At the trial, Gauci appeared uncertain about the exact date he sold the clothes in question and was not entirely sure that it was Megrahi to whom they were sold. Nonetheless, Megrahi's initial appeal against conviction was rejected by the Scottish Court in the Netherlands in March 2002. In 2007, a Scottish judicial review panel raised concerns about the trial and Gauci's testimony, including that in the days prior to picking Megrahi in a lineup, he had seen a picture of him in a magazine article on his suspected role in the bombing.

Five years after the trial, former Lord Advocate, Lord Fraser of Carmyllie, publicly described Gauci as being "an apple short of a picnic" and "not quite the full shilling".

Since Fraser had been responsible for the investigation into the bombing of Pan Am Flight 103, and for indicting Megrahi in November 1991, he was called upon to clarify his remarks about Gauci by Colin Boyd, the Lord Advocate who was chief prosecutor at the Lockerbie trial.

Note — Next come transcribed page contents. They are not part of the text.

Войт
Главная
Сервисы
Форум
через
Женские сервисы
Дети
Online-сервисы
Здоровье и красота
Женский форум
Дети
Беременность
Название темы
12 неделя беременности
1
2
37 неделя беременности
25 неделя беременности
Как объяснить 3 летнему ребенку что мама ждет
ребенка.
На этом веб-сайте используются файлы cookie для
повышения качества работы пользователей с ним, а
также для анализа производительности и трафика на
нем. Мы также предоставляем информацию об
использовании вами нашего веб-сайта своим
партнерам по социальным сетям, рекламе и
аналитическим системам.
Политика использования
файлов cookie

==SCCRC grants second appeal==
After conducting a four-year review of the case, the Scottish Criminal Cases Review Commission (SCCRC) reported on 28 June 2007 that there may have been a miscarriage of justice in Megrahi's case, and granted him a second appeal against conviction.

The SCCRC also revealed that Gauci had been interviewed 17 times by Scottish and Maltese police, during which he gave a series of inconclusive statements. In addition, a legal source said that there was evidence that leading questions had been put to Gauci.

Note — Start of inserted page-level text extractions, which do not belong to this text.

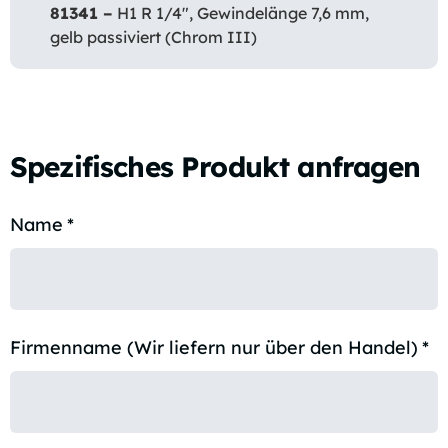
81341 –
H1 R 1/4″, Gewindelänge 7,6 mm,
gelb passiviert (Chrom III)
Spezifisches Produkt anfragen
Name
*
Firmenname (Wir liefern nur über den Handel)
*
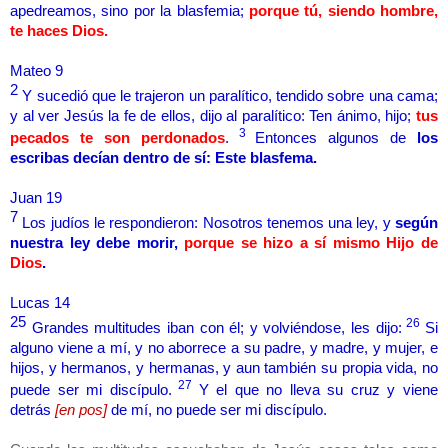
apedreamos, sino por la blasfemia;
porque tú, siendo hombre,
te haces Dios.
Mateo 9
2
Y sucedió que le trajeron un paralítico, tendido sobre una cama;
y al ver Jesús la fe de ellos, dijo al paralítico: Ten ánimo, hijo;
tus
3
pecados te son perdonados
.
Entonces algunos de
los
escribas decían dentro de sí: Este blasfema.
Juan 19
7
Los judíos le respondieron: Nosotros tenemos una ley, y
según
nuestra ley debe morir,
porque se hizo a sí mismo Hijo de
Dios
.
Lucas 14
25
26
Grandes multitudes iban con él; y volviéndose, les dijo:
Si
alguno viene a mí, y no aborrece a su padre, y madre, y mujer, e
hijos, y hermanos, y hermanas, y aun también su propia vida, no
27
puede ser mi discípulo.
Y el que no lleva su cruz y viene
detrás
[en pos]
de mí, no puede ser mi discípulo.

It was clear from the SCCRC's report that the lack of reliability of Gauci's testimony as a key prosecution witness was the main reason for the referral of Megrahi's case back to the Appeal Court. In a statement on 29 June 2007, Dr Hans Köchler, the UN-appointed international observer at the Lockerbie trial, said he shared the SCCRC's doubts about Gauci's credibility, expressed in the following extract:
"there is no reasonable basis in the trial court's judgment for its conclusion that the purchase of the items (clothes that were found in the wreckage of the plane) from Mary's House (in Malta) took place on 7 December 1988."

===Gauci's $2 million reward===
In October 2007, it was reported that Gauci received a $2 million reward for testifying against Megrahi at the Lockerbie trial.

In 2008, the Scottish Criminal Cases Review Commission (SCCRC Ref 23:19) found that US$2 million had been paid to Tony Gauci and US$1 million to Paul Gauci under the US Department of Justice "Rewards for Justice" programme.

The newspaper Malta Today ran an article on Gauci in May 2009 quoting Gauci's brother Paul as complaining that their lives had become "intolerable" amid growing interest by the press and repeating "the popular claim that Gauci was planning a move to Australia with his brother".

In August 2009, the BBC reported that Gauci was living in Australia.